=== Document excerpt ===
The memory metrics show the most dramatic separations. For mem_available_delta_std, unbalanced workloads stand out with a unique bimodal pattern, while memory-bound workloads show consistently higher values than CPU and I/O workloads. The mem_available_delta_avg plot clearly isolates memory-bound workloads with their strongly negative values, showing they consistently consume memory over time.
For the time-related metrics, idle_time_std gives us a useful signal for CPU-bound workloads, which show more variability in their idle patterns. The idle_time_percentage is particularly good at identifying deadlock conditions, which hover near 99% idle time – even a 1-2% difference here is significant for classification.
The active_memory_percentage chart shows an interesting multi-modal distribution that naturally separates different workload types: I/O-bound workloads cluster around 55%, memory-bound around 54.5%, and CPU-bound near 53%. These seemingly small percentage differences provide reliable boundaries for the decision tree to split on.
Model Discussion
Of the three models, logistic regression, LDA, and QDA, logistic regression performed the best. Furthermore, only 10 features were necessary get 93% classification accuracy and achieve high F1 scores with statistical significance (chai square test).
I expected naive bayes to perform well because I had many features and less observations. I would guess that QDA would perform better if I had more observations, and LDA did not perform well because of the many features.
I was not expecting the models to turn out nearly as well as they did. Another thing I wanted to explore was my derived features. I wanted to make sure that the fact that multiple HWT observations shared the same memory did not make the data trivially classifiable. The decision tree shows that the memory statistics were very indicative of workload. The chai squared test confirmed that model results were not due to chance.
Limitations of this model is that the dataset scripts did not include a mix of workloads. The scripts were specifically designed to be extremely evident of the type of workload. I would like to use this model on monitoring data on an application of unknown workload.
Code
def extract_tree_rules(tree, feature_names, class_names):
"""Extract rules from a decision tree."""

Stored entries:
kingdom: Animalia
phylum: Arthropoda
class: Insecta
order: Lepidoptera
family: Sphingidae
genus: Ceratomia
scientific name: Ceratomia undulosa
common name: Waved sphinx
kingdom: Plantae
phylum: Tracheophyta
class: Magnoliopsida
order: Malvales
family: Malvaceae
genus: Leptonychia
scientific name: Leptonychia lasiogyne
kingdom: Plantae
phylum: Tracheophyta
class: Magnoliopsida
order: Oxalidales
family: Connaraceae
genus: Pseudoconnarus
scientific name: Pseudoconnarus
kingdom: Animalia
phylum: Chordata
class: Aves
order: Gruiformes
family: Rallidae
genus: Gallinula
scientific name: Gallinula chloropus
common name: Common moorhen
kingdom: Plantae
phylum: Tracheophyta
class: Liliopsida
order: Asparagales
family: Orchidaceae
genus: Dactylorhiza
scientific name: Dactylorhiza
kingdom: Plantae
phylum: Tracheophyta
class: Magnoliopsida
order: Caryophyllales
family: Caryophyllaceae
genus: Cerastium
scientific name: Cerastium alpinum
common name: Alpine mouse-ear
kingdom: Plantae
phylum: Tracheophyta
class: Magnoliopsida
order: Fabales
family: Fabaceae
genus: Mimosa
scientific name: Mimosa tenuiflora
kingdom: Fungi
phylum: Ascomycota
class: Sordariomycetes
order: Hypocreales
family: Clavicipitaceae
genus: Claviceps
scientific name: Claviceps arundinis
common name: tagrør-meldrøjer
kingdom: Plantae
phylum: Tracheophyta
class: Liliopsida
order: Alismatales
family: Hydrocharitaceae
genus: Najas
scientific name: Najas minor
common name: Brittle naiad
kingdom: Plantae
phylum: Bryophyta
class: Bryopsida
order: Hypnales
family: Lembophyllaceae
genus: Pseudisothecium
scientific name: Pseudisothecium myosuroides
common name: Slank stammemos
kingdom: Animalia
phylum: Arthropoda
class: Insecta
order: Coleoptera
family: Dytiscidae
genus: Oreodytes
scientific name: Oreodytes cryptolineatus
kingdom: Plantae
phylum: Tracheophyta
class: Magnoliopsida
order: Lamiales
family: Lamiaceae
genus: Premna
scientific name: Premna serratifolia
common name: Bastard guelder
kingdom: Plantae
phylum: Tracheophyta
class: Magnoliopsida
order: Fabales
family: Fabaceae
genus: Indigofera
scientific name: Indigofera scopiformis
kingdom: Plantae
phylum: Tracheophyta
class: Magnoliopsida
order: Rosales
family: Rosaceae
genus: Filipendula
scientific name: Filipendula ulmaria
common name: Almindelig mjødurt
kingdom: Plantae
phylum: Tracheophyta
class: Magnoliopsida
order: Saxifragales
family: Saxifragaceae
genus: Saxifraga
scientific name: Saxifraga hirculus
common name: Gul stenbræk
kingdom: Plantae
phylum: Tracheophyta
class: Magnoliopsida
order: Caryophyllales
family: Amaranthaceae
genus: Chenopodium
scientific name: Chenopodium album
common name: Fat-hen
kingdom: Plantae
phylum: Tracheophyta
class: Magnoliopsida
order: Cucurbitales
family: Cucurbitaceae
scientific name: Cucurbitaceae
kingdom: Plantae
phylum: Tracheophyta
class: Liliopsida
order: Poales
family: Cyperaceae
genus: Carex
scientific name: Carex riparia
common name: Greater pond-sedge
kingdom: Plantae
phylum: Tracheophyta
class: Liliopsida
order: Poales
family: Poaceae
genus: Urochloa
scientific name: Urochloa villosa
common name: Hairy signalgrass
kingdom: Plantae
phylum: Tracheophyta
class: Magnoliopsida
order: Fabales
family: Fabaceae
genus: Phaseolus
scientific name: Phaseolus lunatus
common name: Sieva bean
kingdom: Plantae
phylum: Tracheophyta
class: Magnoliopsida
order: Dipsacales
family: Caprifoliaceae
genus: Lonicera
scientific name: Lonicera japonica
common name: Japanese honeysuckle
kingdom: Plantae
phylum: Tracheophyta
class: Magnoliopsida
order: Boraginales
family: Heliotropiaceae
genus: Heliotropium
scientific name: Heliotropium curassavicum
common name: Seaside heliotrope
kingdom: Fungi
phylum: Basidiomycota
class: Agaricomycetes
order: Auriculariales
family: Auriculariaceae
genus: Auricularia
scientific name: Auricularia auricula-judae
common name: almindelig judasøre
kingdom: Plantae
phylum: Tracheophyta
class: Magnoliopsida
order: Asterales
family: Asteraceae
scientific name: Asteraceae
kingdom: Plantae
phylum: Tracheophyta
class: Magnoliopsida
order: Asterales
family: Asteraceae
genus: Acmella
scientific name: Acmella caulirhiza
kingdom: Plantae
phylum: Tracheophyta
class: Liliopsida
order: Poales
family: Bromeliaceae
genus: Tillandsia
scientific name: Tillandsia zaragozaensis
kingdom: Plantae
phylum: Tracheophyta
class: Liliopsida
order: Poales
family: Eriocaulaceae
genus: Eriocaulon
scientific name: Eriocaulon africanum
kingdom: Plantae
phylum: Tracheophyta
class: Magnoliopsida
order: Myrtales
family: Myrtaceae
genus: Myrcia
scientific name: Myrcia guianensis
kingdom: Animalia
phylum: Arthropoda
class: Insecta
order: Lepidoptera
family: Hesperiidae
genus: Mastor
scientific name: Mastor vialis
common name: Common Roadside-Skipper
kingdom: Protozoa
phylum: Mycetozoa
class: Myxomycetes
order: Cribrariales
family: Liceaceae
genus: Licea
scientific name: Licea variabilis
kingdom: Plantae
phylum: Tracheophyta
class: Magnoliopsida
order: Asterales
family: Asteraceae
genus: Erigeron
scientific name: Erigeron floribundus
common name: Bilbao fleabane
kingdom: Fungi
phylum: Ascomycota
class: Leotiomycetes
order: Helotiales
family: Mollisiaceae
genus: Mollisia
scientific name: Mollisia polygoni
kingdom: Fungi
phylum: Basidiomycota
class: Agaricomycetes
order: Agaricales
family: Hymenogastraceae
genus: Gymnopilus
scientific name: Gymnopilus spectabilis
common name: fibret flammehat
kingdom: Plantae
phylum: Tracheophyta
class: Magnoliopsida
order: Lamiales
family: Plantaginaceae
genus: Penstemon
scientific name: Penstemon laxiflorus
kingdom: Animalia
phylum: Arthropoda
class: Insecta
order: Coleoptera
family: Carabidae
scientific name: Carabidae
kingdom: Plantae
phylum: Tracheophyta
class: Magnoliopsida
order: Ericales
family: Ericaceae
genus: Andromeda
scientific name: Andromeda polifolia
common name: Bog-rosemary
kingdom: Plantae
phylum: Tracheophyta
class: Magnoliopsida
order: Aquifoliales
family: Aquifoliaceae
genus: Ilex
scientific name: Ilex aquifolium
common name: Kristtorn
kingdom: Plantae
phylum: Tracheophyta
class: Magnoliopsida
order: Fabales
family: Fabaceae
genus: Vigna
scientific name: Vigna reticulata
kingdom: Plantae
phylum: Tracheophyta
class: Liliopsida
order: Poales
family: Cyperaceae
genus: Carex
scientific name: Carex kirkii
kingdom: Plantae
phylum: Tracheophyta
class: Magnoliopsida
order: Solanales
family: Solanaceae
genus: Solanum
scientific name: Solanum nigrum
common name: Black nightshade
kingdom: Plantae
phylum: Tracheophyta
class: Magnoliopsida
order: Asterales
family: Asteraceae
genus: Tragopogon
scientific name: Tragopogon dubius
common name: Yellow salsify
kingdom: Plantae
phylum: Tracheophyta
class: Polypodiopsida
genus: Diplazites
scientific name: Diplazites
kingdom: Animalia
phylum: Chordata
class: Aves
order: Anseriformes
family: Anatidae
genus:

=== Jobs ===
1. In the workload-classification excerpt, rewrite the paragraph that begins "The active_memory_percentage chart shows" as a bulleted list that keeps its main facts.
2. List every metric named in the workload-classification excerpt's paragraphs before the "Model Discussion" header.

=== Task solutions ===
1.
- The active_memory_percentage chart has a multi-modal distribution that separates workload types.
- I/O-bound workloads cluster around 55%.
- Memory-bound workloads cluster around 54.5%.
- CPU-bound workloads sit near 53%.
- These small percentage differences give the decision tree reliable boundaries to split on.

2.
- mem_available_delta_std
- mem_available_delta_avg
- idle_time_std
- idle_time_percentage
- active_memory_percentage